Russia is rendered without illusions: smaller than it looks by GDP, tougher than it seems by PPP, energy leverage, and a nuclear arsenal; a coercive, opportunistic actor whose war on Ukraine exposed brittleness yet did not erase reach or resilience. Simms is noticeably clear: sanctions, tech choke points, and battlefield setbacks have hurt Moscow; they have not deleted its great-power status by his four-R test.
The “almost” chapters are worth the price of admission. Japan, after a decade of rearmament and alliance-building, still carries the material strength but not yet the public appetite—or the nuclear deterrent—to close the status gap: “Japan as a Great Power remains very much ‘under reconstruction.’” Germany is the world’s premier geoeconomic power that has preferred a philosophy of self-denial in security; France possesses a nuclear force and global habits but fights travails—from Africa to industrial competitiveness—when measured against systemic ambitions; India is the world’s swing state—civilizational in ambition, impressive in scale, but stalling whenever capacity, cohesion, or hedging collides with strategy. And the EU, the book’s most controversial portrait, is judged an outstanding market power that never made the leap to power state—excellent at rules, slow at force.
Two additional contributions recommend this book to policymakers and CEOs alike. First, Simms shows how history—especially remembered history—anchors choice. Putin’s lectures, Xi’s civilizational narrative, Japan’s pacifist reflex, Germany’s reticence: these are not decor; they are operating systems. Second, he draws a straight line from the “flat world” of just-in-time to today’s chokepoint world: rare earths, semiconductors, undersea cables, straits from Hormuz to Malacca. Globalization did not abolish power; it rearranged it for those who saw the levers early—and it is now being rearranged again under the stress of war, sanctions, export controls, and friend-shoring.
Readers may disagree with the British ranking or want more on non-state actors and big tech. Fair enough. But Simms’s virtue is to force the trade-offs. If you think the EU is a Great Power, do you mean Brussels can mobilize force quickly, sustain losses, and coerce adversaries—or that it regulates platforms brilliantly? If you think Japan has arrived, are you counting budgets or the bomb? If you think India’s century is here, how do you score resilience and reach next to reputation and resources? The four-R test sharpens every loose claim.

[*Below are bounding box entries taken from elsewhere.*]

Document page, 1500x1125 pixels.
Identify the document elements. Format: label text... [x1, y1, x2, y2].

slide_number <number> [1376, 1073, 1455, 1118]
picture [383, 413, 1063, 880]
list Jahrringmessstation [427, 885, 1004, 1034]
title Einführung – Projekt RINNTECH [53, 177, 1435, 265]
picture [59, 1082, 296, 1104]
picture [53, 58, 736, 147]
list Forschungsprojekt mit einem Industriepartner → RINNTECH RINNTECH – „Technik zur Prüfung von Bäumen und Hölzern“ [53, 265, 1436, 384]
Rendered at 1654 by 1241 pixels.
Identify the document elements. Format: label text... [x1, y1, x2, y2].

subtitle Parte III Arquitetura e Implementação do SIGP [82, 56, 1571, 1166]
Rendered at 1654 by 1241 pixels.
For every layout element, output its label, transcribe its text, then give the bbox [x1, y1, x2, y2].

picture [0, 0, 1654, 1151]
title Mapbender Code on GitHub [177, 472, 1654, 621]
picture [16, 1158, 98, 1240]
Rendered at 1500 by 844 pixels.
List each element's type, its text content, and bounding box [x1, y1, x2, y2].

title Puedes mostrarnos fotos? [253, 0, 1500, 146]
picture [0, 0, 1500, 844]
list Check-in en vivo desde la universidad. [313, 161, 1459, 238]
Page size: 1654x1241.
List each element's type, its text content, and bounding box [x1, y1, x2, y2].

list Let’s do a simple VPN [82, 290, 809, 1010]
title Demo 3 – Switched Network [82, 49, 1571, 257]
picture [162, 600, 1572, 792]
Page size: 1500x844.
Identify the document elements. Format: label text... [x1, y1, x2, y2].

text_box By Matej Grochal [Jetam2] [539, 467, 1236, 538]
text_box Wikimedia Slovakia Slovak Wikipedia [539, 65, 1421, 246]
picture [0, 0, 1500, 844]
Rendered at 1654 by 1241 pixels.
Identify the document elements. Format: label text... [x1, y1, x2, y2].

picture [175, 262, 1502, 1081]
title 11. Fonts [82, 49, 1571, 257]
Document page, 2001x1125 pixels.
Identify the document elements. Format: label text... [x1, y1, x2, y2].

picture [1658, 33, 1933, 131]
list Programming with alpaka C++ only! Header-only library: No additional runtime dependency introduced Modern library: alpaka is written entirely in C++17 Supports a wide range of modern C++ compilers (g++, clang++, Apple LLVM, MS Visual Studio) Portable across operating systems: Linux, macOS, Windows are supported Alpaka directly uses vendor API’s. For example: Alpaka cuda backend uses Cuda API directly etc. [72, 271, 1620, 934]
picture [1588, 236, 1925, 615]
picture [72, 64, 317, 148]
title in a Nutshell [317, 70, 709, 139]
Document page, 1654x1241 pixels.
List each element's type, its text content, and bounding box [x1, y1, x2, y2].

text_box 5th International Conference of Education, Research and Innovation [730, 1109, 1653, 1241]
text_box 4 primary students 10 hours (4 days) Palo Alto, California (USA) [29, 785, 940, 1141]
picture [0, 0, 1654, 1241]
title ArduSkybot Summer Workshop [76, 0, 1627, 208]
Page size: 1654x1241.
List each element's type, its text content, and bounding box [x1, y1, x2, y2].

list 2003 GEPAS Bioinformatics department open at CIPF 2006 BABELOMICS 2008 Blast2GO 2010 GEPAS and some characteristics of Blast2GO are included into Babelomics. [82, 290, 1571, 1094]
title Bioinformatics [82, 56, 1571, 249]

The book closes without moralizing, but with urgency. The twenty-year bet on interdependence bought prosperity—and fragility. The next decade will be about repairs: stockpiles and shipyards, alliances and deterrence, redundancy, and resolve. If you work in government, the framework is useful. If you sit on a supply-chain or risk committee, it is indispensable. And if you still hope that “the age of great powers” has passed, Simms offers a curt reminder: even if you are not interested in them, they are interested in you.